EXERCISE BRIEF :: In the records that follow, find the line with "root of tail: (437, 454)"; from there, retype every line exactly through the line with "right hip: (620, 450)", which also belongs to the answer.

GIVEN ENTRIES ::
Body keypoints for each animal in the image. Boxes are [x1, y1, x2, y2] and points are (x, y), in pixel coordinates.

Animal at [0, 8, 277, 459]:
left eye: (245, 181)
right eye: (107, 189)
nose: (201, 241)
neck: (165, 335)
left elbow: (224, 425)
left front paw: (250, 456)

==

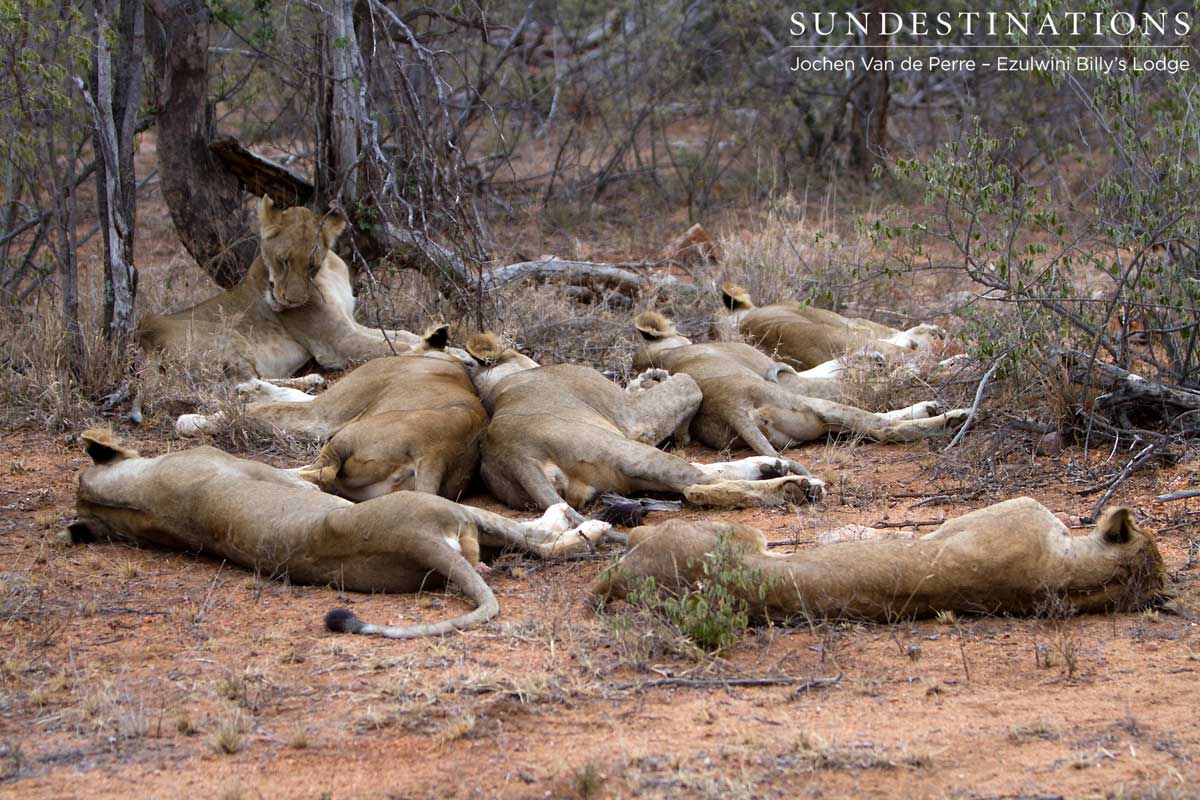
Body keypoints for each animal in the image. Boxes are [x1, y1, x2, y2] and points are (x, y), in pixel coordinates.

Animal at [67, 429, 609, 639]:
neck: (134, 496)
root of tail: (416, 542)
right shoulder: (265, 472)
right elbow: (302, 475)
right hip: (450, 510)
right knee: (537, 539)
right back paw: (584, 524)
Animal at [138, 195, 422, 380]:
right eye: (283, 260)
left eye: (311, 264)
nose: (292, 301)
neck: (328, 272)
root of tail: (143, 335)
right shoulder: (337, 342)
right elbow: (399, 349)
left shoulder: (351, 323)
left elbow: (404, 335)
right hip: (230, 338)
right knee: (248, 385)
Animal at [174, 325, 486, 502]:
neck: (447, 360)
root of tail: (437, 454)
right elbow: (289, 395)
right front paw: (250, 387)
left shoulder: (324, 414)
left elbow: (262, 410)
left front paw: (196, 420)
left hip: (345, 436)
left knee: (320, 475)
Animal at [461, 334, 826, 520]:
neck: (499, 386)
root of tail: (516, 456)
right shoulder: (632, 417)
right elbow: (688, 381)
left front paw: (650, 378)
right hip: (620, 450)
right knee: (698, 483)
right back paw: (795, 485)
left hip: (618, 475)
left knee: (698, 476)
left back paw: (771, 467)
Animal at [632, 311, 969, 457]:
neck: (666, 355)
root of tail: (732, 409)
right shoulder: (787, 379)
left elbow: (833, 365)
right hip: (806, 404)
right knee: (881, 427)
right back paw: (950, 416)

RESPONSE TO THE EXERCISE ::
root of tail: (437, 454)
right elbow: (289, 395)
right front paw: (250, 387)
left shoulder: (324, 414)
left elbow: (262, 410)
left front paw: (196, 420)
left hip: (345, 436)
left knee: (320, 475)
Animal at [461, 334, 826, 520]:
neck: (499, 386)
root of tail: (516, 456)
right shoulder: (632, 417)
right elbow: (688, 381)
left front paw: (650, 378)
right hip: (620, 450)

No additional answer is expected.